Thursday, February 7, 2008


A couple of weeks ago I talked about how I always carry a tiny notebook, but I neglected to mention the role they play in my writing.

When I visited the schools on Guam in 2000 I knew that I would write a book set there one day. I didn't know what the book would be about. I only knew the setting pulled at me. During spare moments, I recorded observations in my notebook.

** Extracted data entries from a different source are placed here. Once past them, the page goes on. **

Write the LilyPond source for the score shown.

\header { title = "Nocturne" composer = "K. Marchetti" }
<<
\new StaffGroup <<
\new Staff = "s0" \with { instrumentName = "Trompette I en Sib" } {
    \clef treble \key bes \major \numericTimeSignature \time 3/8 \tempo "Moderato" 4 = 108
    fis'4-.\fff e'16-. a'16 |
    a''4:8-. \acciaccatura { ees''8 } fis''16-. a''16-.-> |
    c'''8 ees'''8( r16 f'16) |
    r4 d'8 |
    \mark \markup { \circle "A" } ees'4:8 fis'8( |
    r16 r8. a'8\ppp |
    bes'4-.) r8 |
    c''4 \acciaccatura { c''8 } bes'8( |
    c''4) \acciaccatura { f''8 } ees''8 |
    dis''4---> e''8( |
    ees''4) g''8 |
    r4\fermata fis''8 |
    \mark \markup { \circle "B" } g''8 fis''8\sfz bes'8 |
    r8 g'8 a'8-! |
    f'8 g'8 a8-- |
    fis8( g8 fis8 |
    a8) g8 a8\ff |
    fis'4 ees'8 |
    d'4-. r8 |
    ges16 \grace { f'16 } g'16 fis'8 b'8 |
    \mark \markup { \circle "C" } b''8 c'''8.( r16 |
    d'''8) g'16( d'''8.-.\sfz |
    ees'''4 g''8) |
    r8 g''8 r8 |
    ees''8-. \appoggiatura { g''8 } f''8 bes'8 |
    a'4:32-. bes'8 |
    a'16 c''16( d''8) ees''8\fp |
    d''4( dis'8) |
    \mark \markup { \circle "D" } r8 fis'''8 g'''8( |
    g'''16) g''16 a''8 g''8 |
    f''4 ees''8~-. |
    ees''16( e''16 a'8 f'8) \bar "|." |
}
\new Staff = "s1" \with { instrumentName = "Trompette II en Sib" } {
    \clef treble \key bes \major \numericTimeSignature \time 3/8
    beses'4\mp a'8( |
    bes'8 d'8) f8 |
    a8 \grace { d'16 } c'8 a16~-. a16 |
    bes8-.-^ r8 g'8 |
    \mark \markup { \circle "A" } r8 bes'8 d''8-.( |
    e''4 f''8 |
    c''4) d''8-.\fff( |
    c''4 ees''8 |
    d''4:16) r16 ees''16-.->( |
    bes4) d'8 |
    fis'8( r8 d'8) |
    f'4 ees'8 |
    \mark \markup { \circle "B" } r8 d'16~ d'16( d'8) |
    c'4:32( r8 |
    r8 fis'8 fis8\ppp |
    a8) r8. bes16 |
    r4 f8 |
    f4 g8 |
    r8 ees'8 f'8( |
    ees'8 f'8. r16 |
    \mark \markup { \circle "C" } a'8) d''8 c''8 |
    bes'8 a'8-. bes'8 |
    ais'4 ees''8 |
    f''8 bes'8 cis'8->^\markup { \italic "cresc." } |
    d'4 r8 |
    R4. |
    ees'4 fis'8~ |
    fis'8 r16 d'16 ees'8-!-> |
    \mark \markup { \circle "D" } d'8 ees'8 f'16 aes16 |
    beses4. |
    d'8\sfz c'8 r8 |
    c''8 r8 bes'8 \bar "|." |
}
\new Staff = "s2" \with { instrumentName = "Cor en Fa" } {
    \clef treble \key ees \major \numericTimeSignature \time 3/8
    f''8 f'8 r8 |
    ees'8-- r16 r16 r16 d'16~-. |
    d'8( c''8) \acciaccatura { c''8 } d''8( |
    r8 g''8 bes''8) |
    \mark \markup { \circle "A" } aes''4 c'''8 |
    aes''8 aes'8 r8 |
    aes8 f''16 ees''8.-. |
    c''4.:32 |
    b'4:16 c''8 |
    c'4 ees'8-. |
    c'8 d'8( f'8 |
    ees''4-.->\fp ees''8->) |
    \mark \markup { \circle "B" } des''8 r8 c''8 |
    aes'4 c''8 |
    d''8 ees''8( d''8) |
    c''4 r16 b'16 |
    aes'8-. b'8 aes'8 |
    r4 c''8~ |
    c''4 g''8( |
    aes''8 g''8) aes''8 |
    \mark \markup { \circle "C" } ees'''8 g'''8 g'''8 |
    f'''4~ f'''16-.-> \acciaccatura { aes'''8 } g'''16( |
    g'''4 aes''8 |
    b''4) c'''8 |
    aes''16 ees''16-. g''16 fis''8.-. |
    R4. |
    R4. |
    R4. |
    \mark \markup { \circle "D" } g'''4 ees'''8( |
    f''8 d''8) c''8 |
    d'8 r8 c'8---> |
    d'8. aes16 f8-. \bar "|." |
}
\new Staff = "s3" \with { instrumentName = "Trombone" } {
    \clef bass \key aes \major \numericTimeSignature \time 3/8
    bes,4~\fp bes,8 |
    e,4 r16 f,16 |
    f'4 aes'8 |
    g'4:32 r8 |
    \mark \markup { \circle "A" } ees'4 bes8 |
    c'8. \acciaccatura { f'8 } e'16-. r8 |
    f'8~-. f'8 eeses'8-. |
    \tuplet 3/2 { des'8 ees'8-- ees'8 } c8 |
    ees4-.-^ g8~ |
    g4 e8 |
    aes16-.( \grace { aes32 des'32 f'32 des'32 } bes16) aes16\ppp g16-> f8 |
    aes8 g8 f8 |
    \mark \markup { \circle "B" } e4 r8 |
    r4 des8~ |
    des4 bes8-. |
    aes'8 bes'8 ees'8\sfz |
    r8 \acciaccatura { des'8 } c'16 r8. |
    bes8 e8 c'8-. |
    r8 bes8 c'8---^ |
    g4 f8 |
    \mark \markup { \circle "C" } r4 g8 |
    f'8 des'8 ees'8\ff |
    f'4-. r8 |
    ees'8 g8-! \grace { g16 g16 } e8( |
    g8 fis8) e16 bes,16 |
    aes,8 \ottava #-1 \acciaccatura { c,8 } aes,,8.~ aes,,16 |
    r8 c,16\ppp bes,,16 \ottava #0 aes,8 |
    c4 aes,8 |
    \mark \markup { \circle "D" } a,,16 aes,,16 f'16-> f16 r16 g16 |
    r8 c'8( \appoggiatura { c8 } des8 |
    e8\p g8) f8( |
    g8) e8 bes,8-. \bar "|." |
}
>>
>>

Wind blowing through the palm leaves,

a bend in the trunk like the curve of a woman's hip

Ray Pablo -n- Dianne Atoique 4-ever carved on a bench

Red buses carry Japanese tourists dressed in Hawaiian shirts and straw hats

quarter slices of green papaya served with a sold hotdog

"Make you a deal, a best friend deal"

a wilted yellow hibiscus on the ground

Even now, when I read those words, they take me back. Six months later, I did return where I filled more notebooks, this time with a focus on a story. But the rich details from my tiny notebook played a key role in KEEPER OF THE NIGHT, too. They helped me travel back when the expense of another research trip was not possible.

If you're a writer, you don't have to journey to an exotic island to capture a place. Your local coffee shop or park will do. You don't have to have a particular story in mind. The sensory snippets you record today, may be the rich details that draw a reader to your book tomorrow.